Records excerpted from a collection
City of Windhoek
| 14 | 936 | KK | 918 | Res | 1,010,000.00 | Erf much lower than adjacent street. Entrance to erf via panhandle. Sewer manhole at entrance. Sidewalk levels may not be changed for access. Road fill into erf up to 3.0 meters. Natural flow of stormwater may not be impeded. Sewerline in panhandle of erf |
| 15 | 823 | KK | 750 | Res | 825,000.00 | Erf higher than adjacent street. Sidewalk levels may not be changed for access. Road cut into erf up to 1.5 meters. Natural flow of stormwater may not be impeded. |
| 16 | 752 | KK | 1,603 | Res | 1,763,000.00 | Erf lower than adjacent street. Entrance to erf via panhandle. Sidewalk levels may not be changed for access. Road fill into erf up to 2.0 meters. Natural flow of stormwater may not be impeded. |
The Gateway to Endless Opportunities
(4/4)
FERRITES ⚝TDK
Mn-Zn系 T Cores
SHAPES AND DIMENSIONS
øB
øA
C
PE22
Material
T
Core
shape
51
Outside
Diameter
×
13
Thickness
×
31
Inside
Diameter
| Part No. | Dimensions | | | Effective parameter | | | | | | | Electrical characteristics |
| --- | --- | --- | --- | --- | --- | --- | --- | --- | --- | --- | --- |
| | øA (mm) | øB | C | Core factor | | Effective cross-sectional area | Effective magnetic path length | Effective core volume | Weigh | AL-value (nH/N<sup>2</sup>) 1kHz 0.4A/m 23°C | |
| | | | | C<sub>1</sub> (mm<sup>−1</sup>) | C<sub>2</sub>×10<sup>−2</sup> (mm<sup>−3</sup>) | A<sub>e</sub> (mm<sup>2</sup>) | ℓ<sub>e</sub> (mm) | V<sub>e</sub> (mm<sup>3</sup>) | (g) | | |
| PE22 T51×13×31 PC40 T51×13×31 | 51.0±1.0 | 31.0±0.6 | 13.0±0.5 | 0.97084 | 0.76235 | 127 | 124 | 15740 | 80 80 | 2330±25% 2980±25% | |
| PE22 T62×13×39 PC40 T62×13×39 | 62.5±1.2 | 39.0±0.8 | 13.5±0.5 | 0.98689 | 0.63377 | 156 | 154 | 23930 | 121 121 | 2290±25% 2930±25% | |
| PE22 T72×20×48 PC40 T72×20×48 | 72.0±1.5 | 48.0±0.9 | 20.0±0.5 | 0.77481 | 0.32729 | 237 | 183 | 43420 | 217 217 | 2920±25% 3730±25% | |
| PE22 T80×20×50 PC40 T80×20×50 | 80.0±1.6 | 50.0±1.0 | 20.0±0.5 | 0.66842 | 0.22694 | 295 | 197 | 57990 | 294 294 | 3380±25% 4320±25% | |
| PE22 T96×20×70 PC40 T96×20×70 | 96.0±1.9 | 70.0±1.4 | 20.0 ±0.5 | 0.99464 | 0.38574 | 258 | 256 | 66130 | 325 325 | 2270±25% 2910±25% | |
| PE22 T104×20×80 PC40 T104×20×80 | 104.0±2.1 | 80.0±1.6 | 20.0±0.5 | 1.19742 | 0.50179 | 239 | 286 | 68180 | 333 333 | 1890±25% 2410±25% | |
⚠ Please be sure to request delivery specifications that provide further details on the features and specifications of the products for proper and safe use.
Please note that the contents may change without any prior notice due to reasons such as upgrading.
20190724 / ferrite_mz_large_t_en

» **Work order**:
Write the number of lines in the data above that contain "Please", adding no other words.

» **Result of this exercise**:
2